• **YOUR INSTRUCTIONS**: Could you write out every line of the items below, word for word and unchanged?

================

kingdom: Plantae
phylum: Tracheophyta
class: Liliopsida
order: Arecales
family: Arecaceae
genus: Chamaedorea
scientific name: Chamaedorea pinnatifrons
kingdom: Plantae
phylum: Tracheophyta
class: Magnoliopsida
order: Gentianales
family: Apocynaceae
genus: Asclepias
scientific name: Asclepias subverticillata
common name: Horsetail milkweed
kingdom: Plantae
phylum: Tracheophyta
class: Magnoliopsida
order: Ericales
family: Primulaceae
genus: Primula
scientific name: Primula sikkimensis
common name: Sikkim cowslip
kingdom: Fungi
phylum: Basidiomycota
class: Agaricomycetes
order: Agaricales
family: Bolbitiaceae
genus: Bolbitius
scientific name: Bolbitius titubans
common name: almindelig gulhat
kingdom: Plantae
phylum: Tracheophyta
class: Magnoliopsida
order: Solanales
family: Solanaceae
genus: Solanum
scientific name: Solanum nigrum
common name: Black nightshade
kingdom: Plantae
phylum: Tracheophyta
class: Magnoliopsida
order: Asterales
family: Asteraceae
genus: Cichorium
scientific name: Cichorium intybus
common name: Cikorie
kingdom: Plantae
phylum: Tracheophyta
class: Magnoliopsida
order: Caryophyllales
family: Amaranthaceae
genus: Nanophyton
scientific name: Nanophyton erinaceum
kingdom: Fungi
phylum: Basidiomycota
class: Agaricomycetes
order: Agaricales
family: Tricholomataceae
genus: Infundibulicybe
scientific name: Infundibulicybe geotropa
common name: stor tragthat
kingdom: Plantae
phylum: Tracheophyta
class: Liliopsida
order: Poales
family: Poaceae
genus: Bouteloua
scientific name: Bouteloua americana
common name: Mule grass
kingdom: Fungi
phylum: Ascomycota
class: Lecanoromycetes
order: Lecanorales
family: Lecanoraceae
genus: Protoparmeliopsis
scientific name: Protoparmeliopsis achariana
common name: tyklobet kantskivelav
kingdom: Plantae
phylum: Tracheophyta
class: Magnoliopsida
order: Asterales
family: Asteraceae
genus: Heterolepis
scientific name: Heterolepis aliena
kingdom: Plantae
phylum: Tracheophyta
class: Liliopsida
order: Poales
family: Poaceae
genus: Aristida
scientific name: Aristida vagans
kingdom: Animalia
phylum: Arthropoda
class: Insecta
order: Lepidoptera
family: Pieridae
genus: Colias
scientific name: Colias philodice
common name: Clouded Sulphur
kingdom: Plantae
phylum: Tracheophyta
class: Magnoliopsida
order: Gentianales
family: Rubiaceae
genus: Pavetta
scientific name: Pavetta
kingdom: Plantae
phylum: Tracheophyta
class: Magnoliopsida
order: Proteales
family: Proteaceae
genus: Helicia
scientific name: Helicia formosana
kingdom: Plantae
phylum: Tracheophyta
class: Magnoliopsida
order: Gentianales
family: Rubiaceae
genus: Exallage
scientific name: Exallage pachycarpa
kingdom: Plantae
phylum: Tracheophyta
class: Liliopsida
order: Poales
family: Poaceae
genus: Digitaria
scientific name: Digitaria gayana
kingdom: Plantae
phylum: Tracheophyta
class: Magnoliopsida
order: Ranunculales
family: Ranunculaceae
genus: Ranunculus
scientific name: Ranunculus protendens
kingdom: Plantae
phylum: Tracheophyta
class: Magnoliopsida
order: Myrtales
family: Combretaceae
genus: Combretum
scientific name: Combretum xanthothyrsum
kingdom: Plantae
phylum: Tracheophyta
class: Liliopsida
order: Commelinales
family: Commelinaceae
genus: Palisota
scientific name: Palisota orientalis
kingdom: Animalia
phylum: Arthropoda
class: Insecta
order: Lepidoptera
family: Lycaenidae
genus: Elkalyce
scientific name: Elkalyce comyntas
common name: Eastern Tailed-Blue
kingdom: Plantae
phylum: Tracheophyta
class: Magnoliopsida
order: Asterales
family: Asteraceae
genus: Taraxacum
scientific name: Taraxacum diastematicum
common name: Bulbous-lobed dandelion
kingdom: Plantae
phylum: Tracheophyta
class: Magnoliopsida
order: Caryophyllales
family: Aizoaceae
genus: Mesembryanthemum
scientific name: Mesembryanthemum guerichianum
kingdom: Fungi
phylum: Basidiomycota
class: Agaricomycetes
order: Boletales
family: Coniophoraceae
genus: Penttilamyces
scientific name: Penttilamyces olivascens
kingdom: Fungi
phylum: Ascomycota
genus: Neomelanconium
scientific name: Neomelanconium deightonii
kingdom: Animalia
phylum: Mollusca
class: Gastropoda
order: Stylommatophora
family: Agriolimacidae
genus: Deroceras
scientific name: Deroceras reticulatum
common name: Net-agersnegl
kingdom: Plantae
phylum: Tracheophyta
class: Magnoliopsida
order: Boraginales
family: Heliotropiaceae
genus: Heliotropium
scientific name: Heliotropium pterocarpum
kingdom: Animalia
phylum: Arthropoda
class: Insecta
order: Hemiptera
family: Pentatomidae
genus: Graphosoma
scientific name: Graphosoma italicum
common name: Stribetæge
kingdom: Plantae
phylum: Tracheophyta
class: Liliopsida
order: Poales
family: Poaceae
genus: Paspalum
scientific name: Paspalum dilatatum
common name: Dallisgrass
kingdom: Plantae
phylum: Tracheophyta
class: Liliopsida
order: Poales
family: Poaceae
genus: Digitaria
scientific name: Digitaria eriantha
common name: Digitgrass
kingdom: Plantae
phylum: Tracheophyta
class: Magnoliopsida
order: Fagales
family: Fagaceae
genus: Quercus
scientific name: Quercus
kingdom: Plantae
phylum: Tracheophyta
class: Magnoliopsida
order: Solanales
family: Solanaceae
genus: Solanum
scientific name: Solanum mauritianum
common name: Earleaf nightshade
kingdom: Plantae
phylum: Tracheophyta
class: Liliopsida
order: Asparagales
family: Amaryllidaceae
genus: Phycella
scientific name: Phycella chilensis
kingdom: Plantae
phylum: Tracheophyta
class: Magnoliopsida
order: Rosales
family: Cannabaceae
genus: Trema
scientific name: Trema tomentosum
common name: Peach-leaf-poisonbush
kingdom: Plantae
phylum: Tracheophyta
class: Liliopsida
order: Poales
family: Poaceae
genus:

================

• **FINAL RESULT**:
kingdom: Plantae
phylum: Tracheophyta
class: Liliopsida
order: Arecales
family: Arecaceae
genus: Chamaedorea
scientific name: Chamaedorea pinnatifrons
kingdom: Plantae
phylum: Tracheophyta
class: Magnoliopsida
order: Gentianales
family: Apocynaceae
genus: Asclepias
scientific name: Asclepias subverticillata
common name: Horsetail milkweed
kingdom: Plantae
phylum: Tracheophyta
class: Magnoliopsida
order: Ericales
family: Primulaceae
genus: Primula
scientific name: Primula sikkimensis
common name: Sikkim cowslip
kingdom: Fungi
phylum: Basidiomycota
class: Agaricomycetes
order: Agaricales
family: Bolbitiaceae
genus: Bolbitius
scientific name: Bolbitius titubans
common name: almindelig gulhat
kingdom: Plantae
phylum: Tracheophyta
class: Magnoliopsida
order: Solanales
family: Solanaceae
genus: Solanum
scientific name: Solanum nigrum
common name: Black nightshade
kingdom: Plantae
phylum: Tracheophyta
class: Magnoliopsida
order: Asterales
family: Asteraceae
genus: Cichorium
scientific name: Cichorium intybus
common name: Cikorie
kingdom: Plantae
phylum: Tracheophyta
class: Magnoliopsida
order: Caryophyllales
family: Amaranthaceae
genus: Nanophyton
scientific name: Nanophyton erinaceum
kingdom: Fungi
phylum: Basidiomycota
class: Agaricomycetes
order: Agaricales
family: Tricholomataceae
genus: Infundibulicybe
scientific name: Infundibulicybe geotropa
common name: stor tragthat
kingdom: Plantae
phylum: Tracheophyta
class: Liliopsida
order: Poales
family: Poaceae
genus: Bouteloua
scientific name: Bouteloua americana
common name: Mule grass
kingdom: Fungi
phylum: Ascomycota
class: Lecanoromycetes
order: Lecanorales
family: Lecanoraceae
genus: Protoparmeliopsis
scientific name: Protoparmeliopsis achariana
common name: tyklobet kantskivelav
kingdom: Plantae
phylum: Tracheophyta
class: Magnoliopsida
order: Asterales
family: Asteraceae
genus: Heterolepis
scientific name: Heterolepis aliena
kingdom: Plantae
phylum: Tracheophyta
class: Liliopsida
order: Poales
family: Poaceae
genus: Aristida
scientific name: Aristida vagans
kingdom: Animalia
phylum: Arthropoda
class: Insecta
order: Lepidoptera
family: Pieridae
genus: Colias
scientific name: Colias philodice
common name: Clouded Sulphur
kingdom: Plantae
phylum: Tracheophyta
class: Magnoliopsida
order: Gentianales
family: Rubiaceae
genus: Pavetta
scientific name: Pavetta
kingdom: Plantae
phylum: Tracheophyta
class: Magnoliopsida
order: Proteales
family: Proteaceae
genus: Helicia
scientific name: Helicia formosana
kingdom: Plantae
phylum: Tracheophyta
class: Magnoliopsida
order: Gentianales
family: Rubiaceae
genus: Exallage
scientific name: Exallage pachycarpa
kingdom: Plantae
phylum: Tracheophyta
class: Liliopsida
order: Poales
family: Poaceae
genus: Digitaria
scientific name: Digitaria gayana
kingdom: Plantae
phylum: Tracheophyta
class: Magnoliopsida
order: Ranunculales
family: Ranunculaceae
genus: Ranunculus
scientific name: Ranunculus protendens
kingdom: Plantae
phylum: Tracheophyta
class: Magnoliopsida
order: Myrtales
family: Combretaceae
genus: Combretum
scientific name: Combretum xanthothyrsum
kingdom: Plantae
phylum: Tracheophyta
class: Liliopsida
order: Commelinales
family: Commelinaceae
genus: Palisota
scientific name: Palisota orientalis
kingdom: Animalia
phylum: Arthropoda
class: Insecta
order: Lepidoptera
family: Lycaenidae
genus: Elkalyce
scientific name: Elkalyce comyntas
common name: Eastern Tailed-Blue
kingdom: Plantae
phylum: Tracheophyta
class: Magnoliopsida
order: Asterales
family: Asteraceae
genus: Taraxacum
scientific name: Taraxacum diastematicum
common name: Bulbous-lobed dandelion
kingdom: Plantae
phylum: Tracheophyta
class: Magnoliopsida
order: Caryophyllales
family: Aizoaceae
genus: Mesembryanthemum
scientific name: Mesembryanthemum guerichianum
kingdom: Fungi
phylum: Basidiomycota
class: Agaricomycetes
order: Boletales
family: Coniophoraceae
genus: Penttilamyces
scientific name: Penttilamyces olivascens
kingdom: Fungi
phylum: Ascomycota
genus: Neomelanconium
scientific name: Neomelanconium deightonii
kingdom: Animalia
phylum: Mollusca
class: Gastropoda
order: Stylommatophora
family: Agriolimacidae
genus: Deroceras
scientific name: Deroceras reticulatum
common name: Net-agersnegl
kingdom: Plantae
phylum: Tracheophyta
class: Magnoliopsida
order: Boraginales
family: Heliotropiaceae
genus: Heliotropium
scientific name: Heliotropium pterocarpum
kingdom: Animalia
phylum: Arthropoda
class: Insecta
order: Hemiptera
family: Pentatomidae
genus: Graphosoma
scientific name: Graphosoma italicum
common name: Stribetæge
kingdom: Plantae
phylum: Tracheophyta
class: Liliopsida
order: Poales
family: Poaceae
genus: Paspalum
scientific name: Paspalum dilatatum
common name: Dallisgrass
kingdom: Plantae
phylum: Tracheophyta
class: Liliopsida
order: Poales
family: Poaceae
genus: Digitaria
scientific name: Digitaria eriantha
common name: Digitgrass
kingdom: Plantae
phylum: Tracheophyta
class: Magnoliopsida
order: Fagales
family: Fagaceae
genus: Quercus
scientific name: Quercus
kingdom: Plantae
phylum: Tracheophyta
class: Magnoliopsida
order: Solanales
family: Solanaceae
genus: Solanum
scientific name: Solanum mauritianum
common name: Earleaf nightshade
kingdom: Plantae
phylum: Tracheophyta
class: Liliopsida
order: Asparagales
family: Amaryllidaceae
genus: Phycella
scientific name: Phycella chilensis
kingdom: Plantae
phylum: Tracheophyta
class: Magnoliopsida
order: Rosales
family: Cannabaceae
genus: Trema
scientific name: Trema tomentosum
common name: Peach-leaf-poisonbush
kingdom: Plantae
phylum: Tracheophyta
class: Liliopsida
order: Poales
family: Poaceae
genus:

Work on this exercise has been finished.